Saved data entries
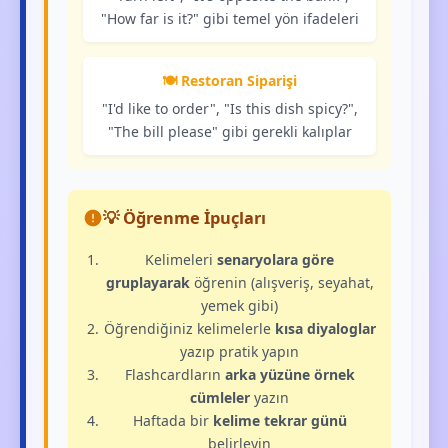
"How far is it?" gibi temel yön ifadeleri
🍽️ Restoran Siparişi
"I'd like to order", "Is this dish spicy?",
"The bill please" gibi gerekli kalıplar
💡 Öğrenme İpuçları
Kelimeleri
senaryolara göre
gruplayarak
öğrenin (alışveriş, seyahat,
yemek gibi)
Öğrendiğiniz kelimelerle
kısa diyaloglar
yazıp pratik yapın
Flashcardların
arka yüzüne örnek
cümleler
yazın
Haftada bir
kelime tekrar günü
belirleyin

> **Task directions**: Out of the entries, pull every line that mentions "gibi".

> **Answer for this exercise**:
"How far is it?" gibi temel yön ifadeleri
"The bill please" gibi gerekli kalıplar
yemek gibi)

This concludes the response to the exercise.